Tasks for this exercise:
1/ Decide whether each statement agrees with the Bangladesh vaccine text, answering yes or no and quoting the words of the text that settle it. (a) Uttaran works mainly in the northern regions of Bangladesh. (b) Earlier immunization campaigns in Bangladesh had significant funding. (c) Amin named access to proper supply chains as one of the biggest challenges in the field.
2/ Reproduce the part of the Bangladesh vaccine text that begins at the words "The incongruity makes" and stops after the words "experienced resource shortages.".

Selected text:
______________________________

The incongruity makes one ponder whether the country's rapid industrialization in recent decades has worked inversely with vaccine infrastructure. Unlike the case of early childhood vaccination, COVID-19 was accompanied by a scarcity of resources in the health-care sector. Previous immunization campaigns had significant funding and global attention but when it came to COVID-19, Bangladesh, much like the rest of the world, experienced resource shortages.
Zahid Amin, a project coordinator for the Bangladeshi nonprofit organization Uttaran—which operates primarily in the most climate change prone southern regions of the country—spoke about a lack of infrastructure in more remote communities. "One of the biggest challenges we face in the field is access to proper supply chains," Amin said. "Our work with both polio and COVID-19 vaccine distribution, even with the government by our side, has brought to light real gaps in engaging communities in the process of change."
The work of Uttaran uses a rights-based approach to alleviate poverty requires equitable distribution of resources. Mirroring Amin's concerns, the reality of COVID-19 is very different from that of other health crises Bangladesh has faced previously.

______________________________

Dataset entries:
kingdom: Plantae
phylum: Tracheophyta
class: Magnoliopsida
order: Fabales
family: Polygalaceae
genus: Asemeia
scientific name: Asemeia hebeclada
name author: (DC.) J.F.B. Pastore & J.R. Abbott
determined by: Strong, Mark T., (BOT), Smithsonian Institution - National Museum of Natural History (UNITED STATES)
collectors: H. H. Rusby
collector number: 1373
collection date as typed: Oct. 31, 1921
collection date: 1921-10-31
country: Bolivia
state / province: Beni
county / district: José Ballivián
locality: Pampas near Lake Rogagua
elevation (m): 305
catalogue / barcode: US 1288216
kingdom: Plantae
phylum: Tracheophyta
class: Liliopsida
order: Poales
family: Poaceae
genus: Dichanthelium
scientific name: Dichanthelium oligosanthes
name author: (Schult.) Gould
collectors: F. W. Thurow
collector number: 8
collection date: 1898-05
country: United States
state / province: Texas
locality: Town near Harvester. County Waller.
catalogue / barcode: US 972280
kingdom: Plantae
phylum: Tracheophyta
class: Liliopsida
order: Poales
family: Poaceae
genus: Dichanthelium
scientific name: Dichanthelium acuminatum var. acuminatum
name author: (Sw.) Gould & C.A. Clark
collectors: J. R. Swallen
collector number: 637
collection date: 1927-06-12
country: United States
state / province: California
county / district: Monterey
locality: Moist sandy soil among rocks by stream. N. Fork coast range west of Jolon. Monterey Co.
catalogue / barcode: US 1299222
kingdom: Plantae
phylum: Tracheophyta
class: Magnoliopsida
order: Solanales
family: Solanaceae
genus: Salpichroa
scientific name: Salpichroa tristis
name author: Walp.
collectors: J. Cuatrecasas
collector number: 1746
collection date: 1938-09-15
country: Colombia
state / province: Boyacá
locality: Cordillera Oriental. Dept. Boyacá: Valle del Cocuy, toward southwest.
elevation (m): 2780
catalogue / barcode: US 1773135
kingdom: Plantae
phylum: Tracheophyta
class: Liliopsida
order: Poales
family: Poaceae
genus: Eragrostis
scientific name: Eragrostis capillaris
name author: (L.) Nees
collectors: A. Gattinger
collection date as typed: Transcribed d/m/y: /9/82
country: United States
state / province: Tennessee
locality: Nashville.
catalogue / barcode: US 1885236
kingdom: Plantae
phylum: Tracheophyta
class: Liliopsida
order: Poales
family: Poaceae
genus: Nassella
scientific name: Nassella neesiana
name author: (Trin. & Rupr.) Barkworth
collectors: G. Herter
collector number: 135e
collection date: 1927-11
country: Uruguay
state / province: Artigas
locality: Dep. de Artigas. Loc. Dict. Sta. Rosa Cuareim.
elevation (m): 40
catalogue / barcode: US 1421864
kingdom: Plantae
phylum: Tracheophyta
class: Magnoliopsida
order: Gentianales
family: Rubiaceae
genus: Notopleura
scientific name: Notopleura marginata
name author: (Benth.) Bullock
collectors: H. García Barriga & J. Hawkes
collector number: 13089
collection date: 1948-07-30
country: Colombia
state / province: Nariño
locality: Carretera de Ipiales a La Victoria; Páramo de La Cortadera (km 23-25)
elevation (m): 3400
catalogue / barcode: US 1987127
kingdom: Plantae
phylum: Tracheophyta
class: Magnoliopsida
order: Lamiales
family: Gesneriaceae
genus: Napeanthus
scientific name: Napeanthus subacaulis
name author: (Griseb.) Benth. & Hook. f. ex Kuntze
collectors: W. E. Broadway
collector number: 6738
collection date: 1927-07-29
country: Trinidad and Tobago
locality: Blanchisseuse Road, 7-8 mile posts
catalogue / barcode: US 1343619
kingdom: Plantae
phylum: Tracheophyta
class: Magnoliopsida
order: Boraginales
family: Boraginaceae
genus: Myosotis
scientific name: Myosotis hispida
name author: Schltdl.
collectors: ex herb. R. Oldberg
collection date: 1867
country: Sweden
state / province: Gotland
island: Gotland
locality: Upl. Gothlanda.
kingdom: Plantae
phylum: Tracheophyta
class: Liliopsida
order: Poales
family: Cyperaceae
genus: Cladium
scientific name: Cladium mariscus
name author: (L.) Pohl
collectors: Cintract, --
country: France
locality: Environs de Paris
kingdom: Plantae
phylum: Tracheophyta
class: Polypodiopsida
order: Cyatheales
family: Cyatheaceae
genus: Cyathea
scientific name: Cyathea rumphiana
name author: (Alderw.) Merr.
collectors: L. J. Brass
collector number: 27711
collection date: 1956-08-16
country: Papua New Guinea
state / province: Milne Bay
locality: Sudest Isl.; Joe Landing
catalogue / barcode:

______________________________

Per-task outputs:
1/
(a) No: "operates primarily in the most climate change prone southern regions of the country"
(b) Yes: "Previous immunization campaigns had significant funding and global attention"
(c) Yes: "One of the biggest challenges we face in the field is access to proper supply chains"

2/
The incongruity makes one ponder whether the country's rapid industrialization in recent decades has worked inversely with vaccine infrastructure. Unlike the case of early childhood vaccination, COVID-19 was accompanied by a scarcity of resources in the health-care sector. Previous immunization campaigns had significant funding and global attention but when it came to COVID-19, Bangladesh, much like the rest of the world, experienced resource shortages.